中へ入ると、セオは机に向かい、書類に目を通していた。

アリスの姿に気づくと、手を止めて顔を上げる。

「……アリス。どうしたんだい?こんな時間に来るなんて珍しいね。」

アリスは静かにセオの向かいのソファへ腰を下ろした。

「仕事中、ごめんなさい。少し……話があるの。」

その声色に、セオは何かを察したように表情を引き締めた。

「どうしたんだい?」

アリスは膝の上で両手をぎゅっと握りしめる。

「……星晶のこと。」

その一言に、部屋の空気が変わった。

「イスタリアとの話し合いは、まだ平行線のままよね?」

セオは羽ペンを静かに机へ置いた。

「ああ。
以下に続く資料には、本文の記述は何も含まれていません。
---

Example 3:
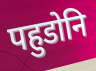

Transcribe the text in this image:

पहुडोनि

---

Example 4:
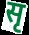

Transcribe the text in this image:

सृ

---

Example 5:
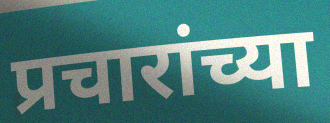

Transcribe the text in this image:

प्रचारांच्या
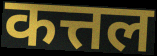
कत्तल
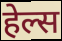
हेल्स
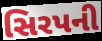
સિરપની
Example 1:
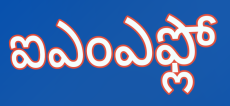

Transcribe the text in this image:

ఐఎంఎఫ్లో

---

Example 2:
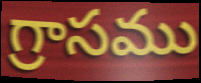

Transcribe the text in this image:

గ్రాసము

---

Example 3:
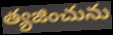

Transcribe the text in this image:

త్యజించును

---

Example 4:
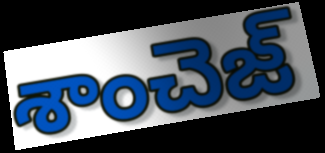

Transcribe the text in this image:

శాంచెజ్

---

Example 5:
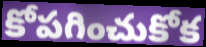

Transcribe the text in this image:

కోపగించుకోక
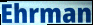
Ehrman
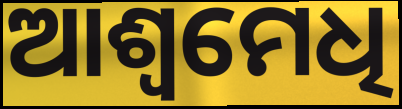
ଆଶ୍ୱମେଧି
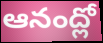
ఆనంద్లో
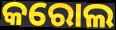
କରୋଲ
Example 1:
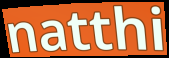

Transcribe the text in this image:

natthi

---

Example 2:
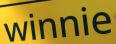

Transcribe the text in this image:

winnie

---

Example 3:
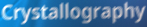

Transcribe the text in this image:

Crystallography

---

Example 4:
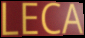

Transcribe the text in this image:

LECA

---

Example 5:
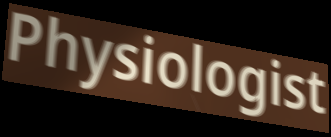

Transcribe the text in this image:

Physiologist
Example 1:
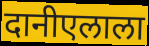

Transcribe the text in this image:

दानीएलाला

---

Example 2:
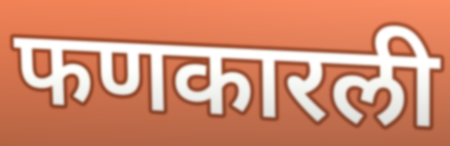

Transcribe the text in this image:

फणकारली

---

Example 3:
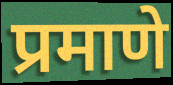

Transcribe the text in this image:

प्रमाणे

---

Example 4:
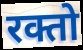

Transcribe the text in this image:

रक्तो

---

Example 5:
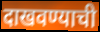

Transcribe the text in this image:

दाखवण्याची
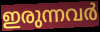
ഇരുന്നവർ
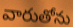
వారుతోను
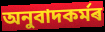
অনুবাদকৰ্মৰ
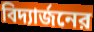
বিদ্যার্জনের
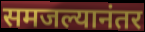
समजल्यानंतर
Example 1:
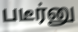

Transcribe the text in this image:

படீர்னு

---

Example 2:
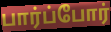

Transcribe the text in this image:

பார்ப்போர்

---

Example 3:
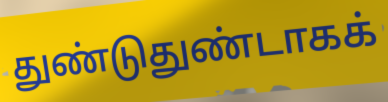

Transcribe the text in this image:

துண்டுதுண்டாகக்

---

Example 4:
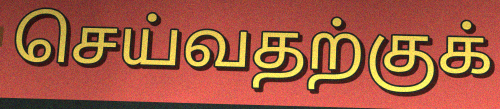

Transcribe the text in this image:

செய்வதற்குக்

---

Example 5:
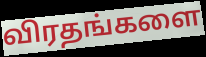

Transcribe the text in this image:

விரதங்களை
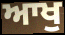
ਆਖੁ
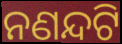
ନଣନ୍ଦଟି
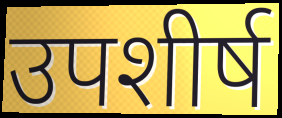
उपशीर्ष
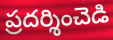
ప్రదర్శించెడి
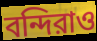
বন্দিরাও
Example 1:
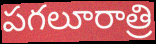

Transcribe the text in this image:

పగలూరాత్రి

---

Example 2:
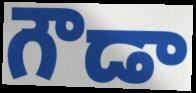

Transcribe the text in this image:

గౌడా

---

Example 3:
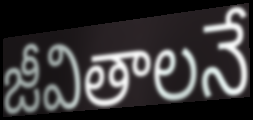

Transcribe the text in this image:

జీవితాలనే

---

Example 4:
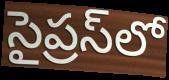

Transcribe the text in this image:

సైప్రస్‌లో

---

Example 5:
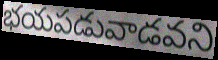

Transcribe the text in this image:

భయపడువాడవని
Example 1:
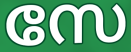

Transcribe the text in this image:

സേ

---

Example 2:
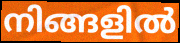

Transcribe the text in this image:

നിങ്ങളിൽ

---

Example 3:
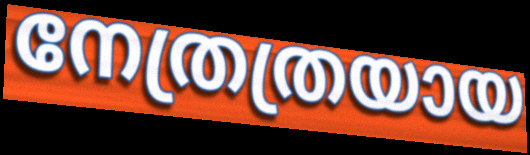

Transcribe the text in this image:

നേത്രത്രയായ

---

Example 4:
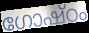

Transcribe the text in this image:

ഗോഷ്ഠം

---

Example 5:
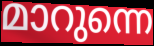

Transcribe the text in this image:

മാറുന്നെ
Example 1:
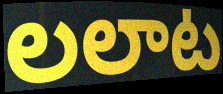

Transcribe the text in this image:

లలాట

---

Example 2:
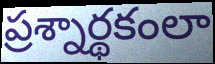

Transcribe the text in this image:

ప్రశ్నార్థకంలా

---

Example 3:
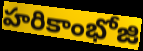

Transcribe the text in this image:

హరికాంభోజి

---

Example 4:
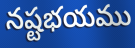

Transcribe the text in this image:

నష్టభయము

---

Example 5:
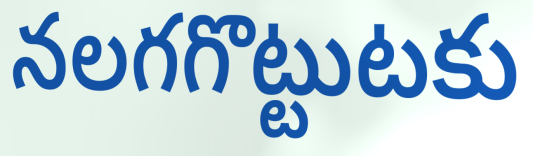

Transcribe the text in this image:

నలగగొట్టుటకు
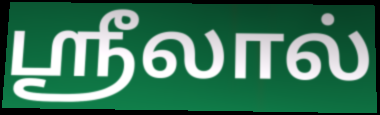
ஸ்ரீலால்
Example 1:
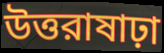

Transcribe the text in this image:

উত্তরাষাঢ়া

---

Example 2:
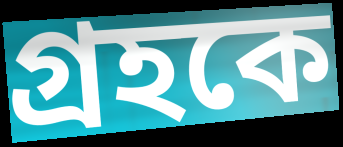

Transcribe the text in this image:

গ্রহকে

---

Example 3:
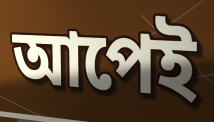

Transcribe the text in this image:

আপেই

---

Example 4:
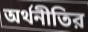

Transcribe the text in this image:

অর্থনীতির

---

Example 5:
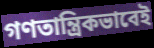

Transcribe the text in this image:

গণতান্ত্রিকভাবেই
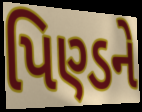
પિણ્ડને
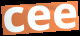
cee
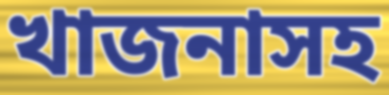
খাজনাসহ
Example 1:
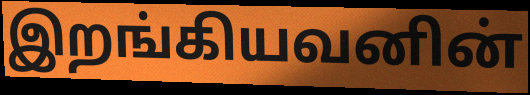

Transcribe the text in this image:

இறங்கியவனின்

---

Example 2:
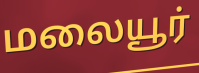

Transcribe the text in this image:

今日も会談の予定だったんだが、イスタリアから急遽中止の申し出があってね。」

アリスは小さく頷く。

「ええ。知ってるわ。」

そして、ゆっくりと顔を上げた。

「会談が中止になった原因は、私なの。」

一拍置き、静かに言い直す。

「……いいえ。正確には、私たち。」

セオは黙ってアリスを見つめていた。

その視線をまっすぐ受け止めながら、アリスは覚悟を決めたように口を開く。

「私の兄、ルイが考えた計画を……今から話させて。」

セオは何も言わず、静かに頷いた。